Every year, 7,000 children go missing in Delhi and 1,500 of them remain untraced. Many of them are lured by traffickers to be pushed into forced labour and prostitution. Inadequate punishment keeps the illegal trade thriving. DNA finds out that of the 544 persons charge-sheeted last year for kidnapping, only 50 were convicted
Ashima was too young to remember when her parents died. She stayed at her maternal aunt’s house in Bihar’s backwaters. She was kidnapped by unknown people and brought to Delhi when she was nine. She was kept in a house that always looked strange to her. She was given good dresses and food. But the innocent girl had no idea of the future that lay ahead.
On her 11th birthday, she was taken to a brothel on Delhi’s GB Road — the city’s main red light district stretching from Ajmeri Gate to Lahori Gate parallel to the railway tracks. One day when she said ‘no’ to a much older customer, she was tied to a pole and brutally thrashed with belts, boots and sticks. She was then raped by five men. For four years, she was forced to sleep with a number of customers every night, as multi-storey brothels came alive and shops shut downstairs.
There are an estimated 46 million people enslaved worldwide, with more than 18 million living in India, according to the 2016 Global Slavery Index. Thousands of people – largely poor, rural women and children – are lured to India’s towns and cities each year by traffickers who promise good jobs. Some end up as domestic workers, or are forced to work in small industries. Many are pushed into brothels where they are sexually exploited.
Almost 20,000 women and children were victims of human trafficking in India in 2016, a rise of nearly 25 per cent from the previous year, government data released in March this year showed. The highest number of victims were recorded in West Bengal. Police officials also attribute the rise to increased public awareness of trafficking-related crimes, and more police training.
Every year, more than 7,000 children go missing, and 1,500 of them remain untraced in Delhi, the second highest in the country after Maharashtra. Many of them are never found. Data tabled in the Lok Sabha recently revealed that in the past three years more than 22,000 children went missing in Delhi. Nine thousand are yet to be traced.
As many as 6,921 children were reported missing in 2016, of which 5,109 were traced while the remaining 1,812 could not be found, latest government data shows. In 2017, till July, 3,544 children were reported missing, of which 1,372 are yet to be traced, the data shows.

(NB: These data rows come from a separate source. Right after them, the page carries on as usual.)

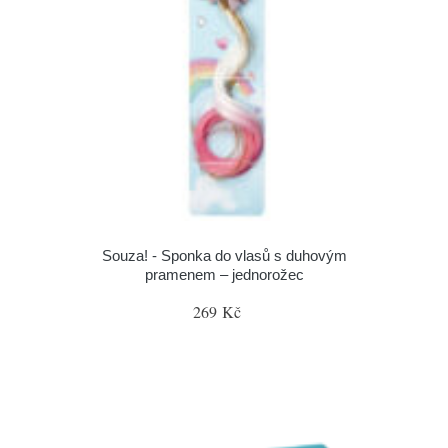
Souza! - Sponka do vlasů s duhovým
pramenem – jednorožec
269 Kč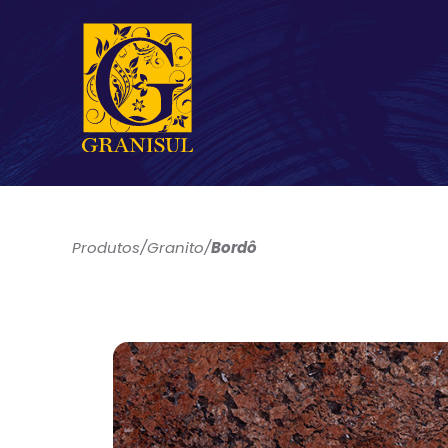
Produtos
/
Granito
/
Bordô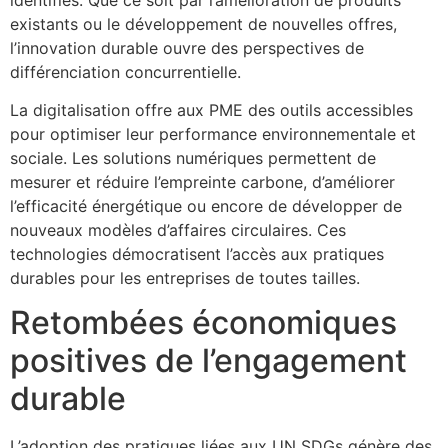
existants ou le développement de nouvelles offres,
l’innovation durable ouvre des perspectives de
différenciation concurrentielle.
La digitalisation offre aux PME des outils accessibles
pour optimiser leur performance environnementale et
sociale. Les solutions numériques permettent de
mesurer et réduire l’empreinte carbone, d’améliorer
l’efficacité énergétique ou encore de développer de
nouveaux modèles d’affaires circulaires. Ces
technologies démocratisent l’accès aux pratiques
durables pour les entreprises de toutes tailles.
Retombées économiques
positives de l’engagement
durable
L’adoption des pratiques liées aux UN SDGs génère des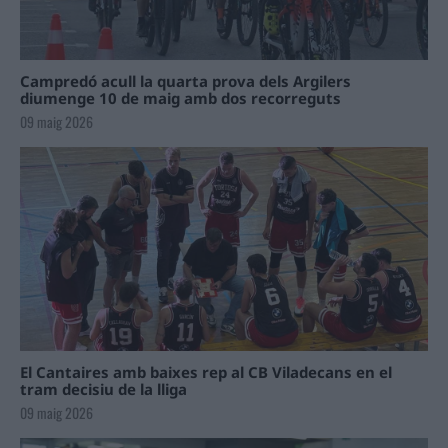
Campredó acull la quarta prova dels Argilers
diumenge 10 de maig amb dos recorreguts
09 maig 2026
El Cantaires amb baixes rep al CB Viladecans en el
tram decisiu de la lliga
09 maig 2026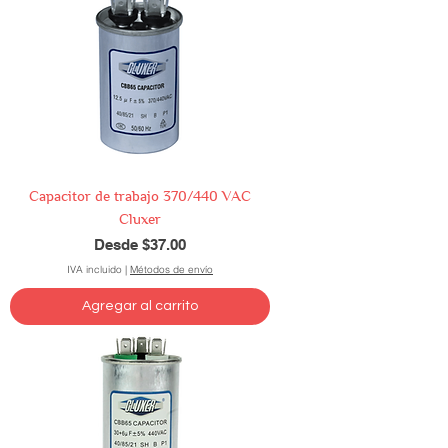
Capacitor de trabajo 370/440 VAC
Cluxer
Precio de oferta
Desde
$37.00
IVA incluido
|
Métodos de envío
Agregar al carrito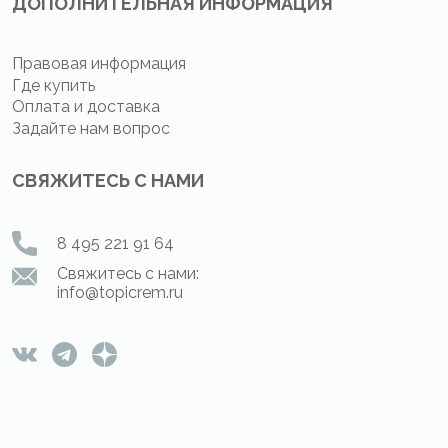
ДОПОЛНИТЕЛЬНАЯ ИНФОРМАЦИЯ
Правовая информация
Где купить
Оплата и доставка
Задайте нам вопрос
СВЯЖИТЕСЬ С НАМИ
8 495 221 91 64
Свяжитесь с нами:
info@topicrem.ru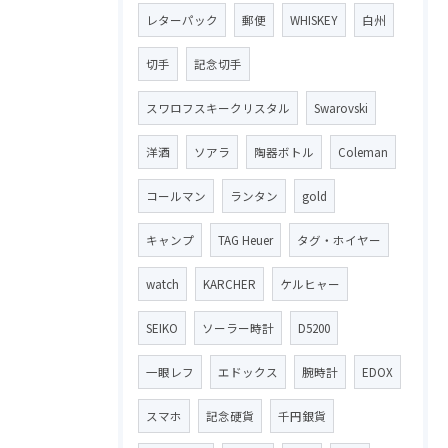
レターパック
郵便
WHISKEY
白州
切手
記念切手
スワロフスキークリスタル
Swarovski
洋酒
ソアラ
陶器ボトル
Coleman
コールマン
ランタン
gold
キャンプ
TAG Heuer
タグ・ホイヤー
watch
KARCHER
ケルヒャー
SEIKO
ソーラー時計
D5200
一眼レフ
エドックス
腕時計
EDOX
スマホ
記念硬貨
千円銀貨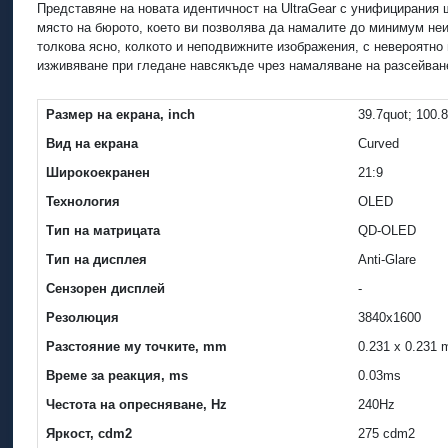
Представяне на новата идентичност на UltraGear с унифицирания 
място на бюрото, което ви позволява да намалите до минимум не
толкова ясно, колкото и неподвижните изображения, с невероятно
изживяване при гледане навсякъде чрез намаляване на разсейван
Размер на екрана, inch
39.7quot; 100.
Вид на екрана
Curved
Широкоекранен
21:9
Технология
OLED
Тип на матрицата
QD-OLED
Тип на дисплея
Anti-Glare
Сензорен дисплей
-
Резолюция
3840x1600
Разстояние му точките, mm
0.231 x 0.231
Време за реакция, ms
0.03ms
Честота на опресняване, Hz
240Hz
Яркост, cdm2
275 cdm2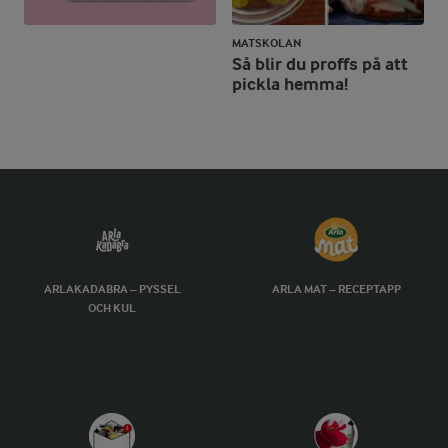
MATSKOLAN
Så blir du proffs på att
pickla hemma!
ARLAKADABRA – PYSSEL
ARLA MAT – RECEPTAPP
OCH KUL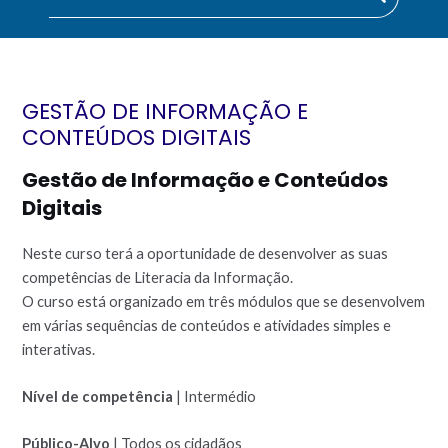
GESTÃO DE INFORMAÇÃO E
CONTEÚDOS DIGITAIS
Gestão de Informação e Conteúdos
Digitais
Neste curso terá a oportunidade de desenvolver as suas
competências de Literacia da Informação.
O curso está organizado em três módulos que se desenvolvem
em várias sequências de conteúdos e atividades simples e
interativas.
Nível de competência
| Intermédio
Público-Alvo
| Todos os cidadãos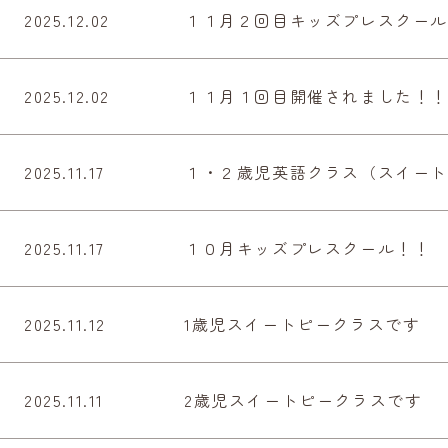
2025.12.02
１１月２回目キッズプレスクー
2025.12.02
１１月１回目開催されました！
2025.11.17
１・２歳児英語クラス（スイート
2025.11.17
１０月キッズプレスクール！！
2025.11.12
1歳児スイートピークラスです
2025.11.11
2歳児スイートピークラスです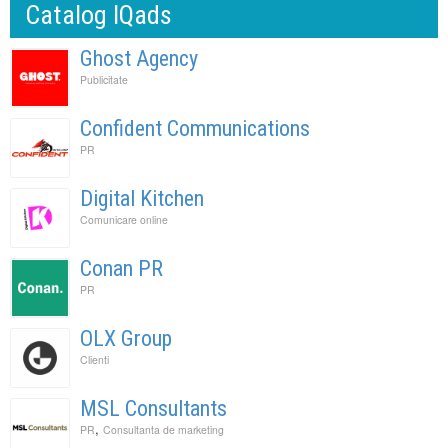
Catalog IQads
Ghost Agency
Publicitate
Confident Communications
PR
Digital Kitchen
Comunicare online
Conan PR
PR
OLX Group
Clienti
MSL Consultants
,
PR
Consultanta de marketing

But only 78 persons were convicted for kidnapping and abduction of children in 2014, of the total 612 who were charge-sheeted. In 2015, the number of persons convicted remained 67. A total of 569 persons had been charge-sheeted.
In May this year, following a tip-off, a team of the Delhi police and the Delhi Commission for Women (DCW) raided brothel number 58 on GB Road and rescued Ashima. Shocked, and reluctant to speak, she initially said that she was 20. But as she opened up and narrated her ordeal, she admitted that she was 15. The brothel owner had instructed her that whenever there was a police raid she should reveal her age as 20, and that she was in this profession by choice.
She also told the police that in the past she had tried to escape from the brothel a couple of times, but was always caught as there are CCTV cameras installed all around. Every time, she was brutally beaten and thrown again into prostitution.
The US continues to place India in tier-2 of its annual report on human trafficking, arguing that the country does not fully meet the minimum standards for elimination of trafficking. “Most of India’s trafficking problem is internal, and those from the most disadvantaged social strata — lowest caste Dalits, members of tribal communities, religious minorities, and women and girls from excluded groups — are most vulnerable,” a recent US State Department report said.
However, it’s not just girls. Ayub can barely recall how he landed with a family in Lucknow. “I was very young. I do not remember how I reached there. I later realised that it was not my family. I was nothing more than a servant. Abuses and tortures were a routine,” he said.
It was in 2012 that he somehow reached the New Delhi railway station, and stayed there for a year. During this time, he sold newspapers, water bottles at the station, begged, and was also often made to travel to Rajasthan to beg. It did not take him long to understand that he was again in the hands of a syndicate that exploited beggars.
“It was in 2012 that I came to Delhi and met with an accident. None of those who claimed to be my caretakers came forward to help with the treatment. I was hospitalised for some time, and then was handed over to Asha Grih, a rehabilitation programme run by Believers Church Organisation of Bishop K.P. Yohannan. I was probably in safe hands for the first time”.
A year later, Ayub was admitted to a school. He is in Class 9 now. “I want to be an engineer,” he said with a smile.